→ WORK INSTRUCTIONS
**a.** Answer these questions using the review of the X-Files comics series:
(i) With which issue does IDW stop the current comics series?
(ii) In what month and year did this title start, according to the review?
(iii) What is the title of the story told in issues #14-17?
**b.** Copy out the entries below word for word, starting at the line that contains "Is the value" and ending at the line that contains "True or false: 失业险", with both of those lines included.

Once more after his Season 11 was reduced from a two-year arc to just 8 issues because of the unexpected live revival of the series, Joe Harris has been cut short. For reasons still unclear (but likely related to cost-cutting measures on behalf of IDW and decreasing sales for the XF comics title), IDW has decided to scrap Harris’s plans for a two-year story and stop the current comics series with #17. Had Season 11 continued, it would have approximately spanned the sum of the issues Season 11 and this “ongoing” series ended up consisting in, and we would be now discussing the end of Season 11!

Despite these constraints, Harris manages to provide a compelling story in #14-17 “Resistance” and goes out with a bang. Earlier reviews at EatTheCorn: #1-9; #10-13.

THEY have taken over!

The world has changed a lot since this title started in March 2016, when Donald Trump took office as President of the USA, and his photo started dominating Skinner’s office. It is impossible to ignore it.

National Security Councils and constant news updates on imminent nuclear war with North Korea, an empty Oval Office and a President off playing golf: it has been absolutely chilling reading these nearly-prescient issues all the while these same events have been unfolding in the real world.

When a general who stands up for the corruption of democratic values says “I have advised five presidents on national security matters without any regard for party affiliation or personal viewpoints“, how one could not think of ex-FBI director Comey testifying? When a corrupt Admiral Harkin (a reference to ex-Admiral Grand Moff Tarkin?) reverses the accusation of conspiracy and turns those who would stand for democracy into traitors (“There is a conspiracy at work against this nation and its leadership, forces intent on undermining our efforts to transform this country are out there.“), how one could not think of fake news and misdirection? Skinner’s line reaches a documentary-like level of realism: “The news media hasn’t been shy with some of the colorful ways they describe the situation in Washington these days. Sometimes I think they have no idea how tame they’re still being.

The evil alien conspiracy is no longer hiding in the shadows, difficultly discovered by the efforts of valiant honest FBI agents: it is now right in our faces, it has taken power, it is the one making the decisions in public, it is in the White House! Now is not the time for The Invasion of the Body Snatchers, the times call for a more direct kind of political science fiction. Joe Harris is anti-Trump and could not be more explicit, using the medium of The X-Files in a very partisan way, something never seen before for this series and losing tons of subtlety along the way — but how could he not be given the uncommon circumstances? Firas summarizes the situation: “This Cabal is operating with a mandate only they recognize now…gods above, watch over us all.” It will be interesting to see if and how the Carter-led X-Files tackle such controversial themes next year.

→ DATA TO USE

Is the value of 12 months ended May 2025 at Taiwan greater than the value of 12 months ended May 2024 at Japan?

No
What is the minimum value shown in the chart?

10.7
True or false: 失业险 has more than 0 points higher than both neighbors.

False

==

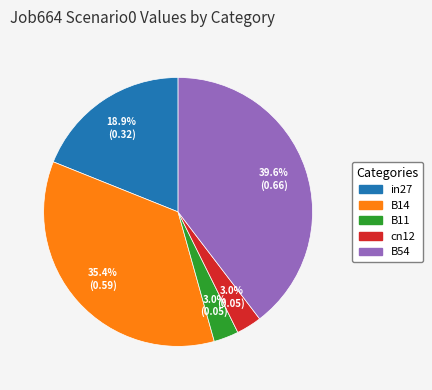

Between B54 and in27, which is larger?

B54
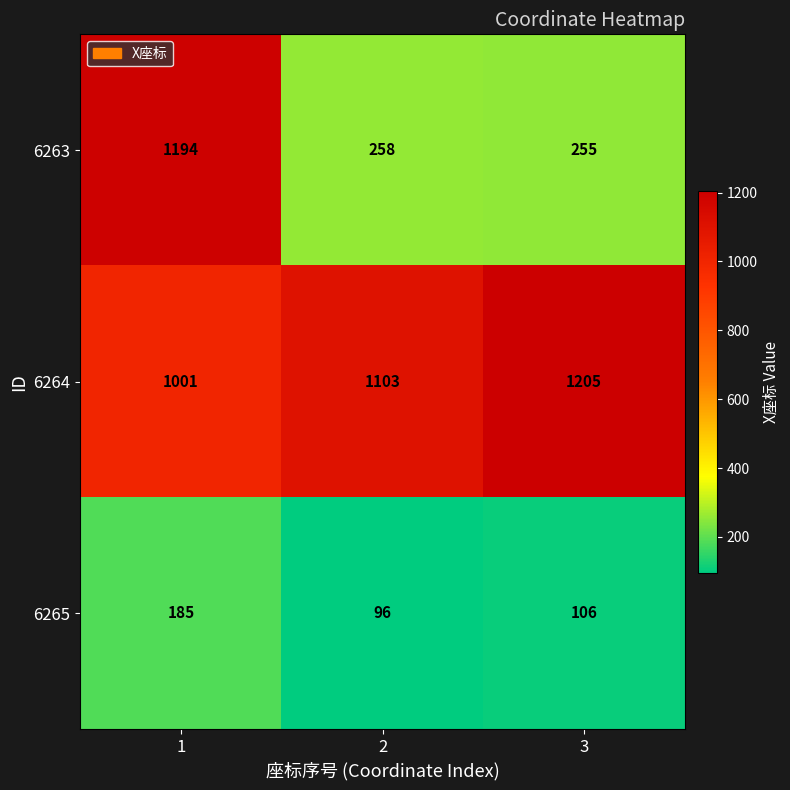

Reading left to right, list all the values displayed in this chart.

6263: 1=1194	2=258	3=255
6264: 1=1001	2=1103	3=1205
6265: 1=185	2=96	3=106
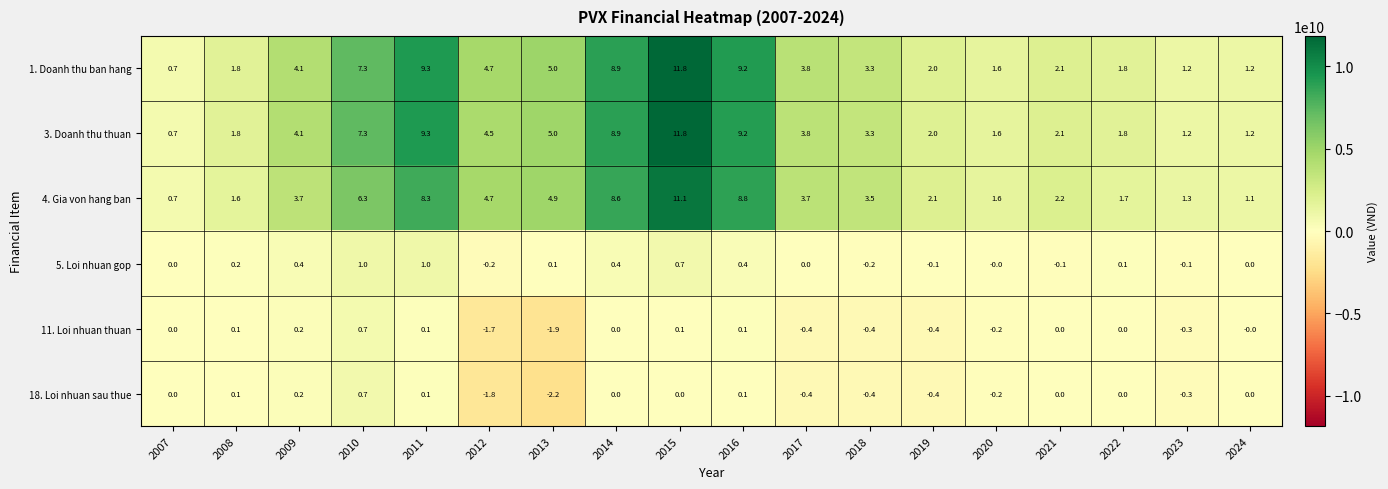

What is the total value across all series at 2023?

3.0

--

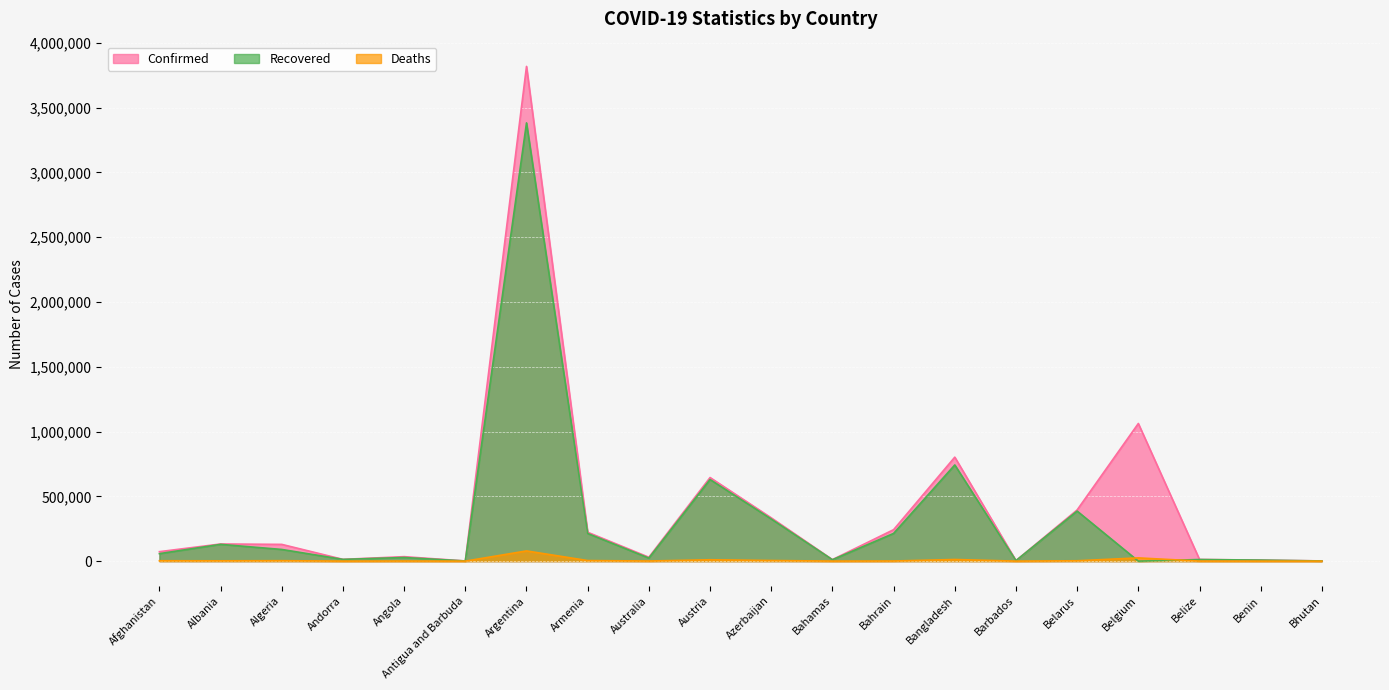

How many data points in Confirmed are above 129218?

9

→ REPLIES
**a.**
(i) #17
(ii) March 2016
(iii) "Resistance"

**b.**
Is the value of 12 months ended May 2025 at Taiwan greater than the value of 12 months ended May 2024 at Japan?

No
What is the minimum value shown in the chart?

10.7
True or false: 失业险 has more than 0 points higher than both neighbors.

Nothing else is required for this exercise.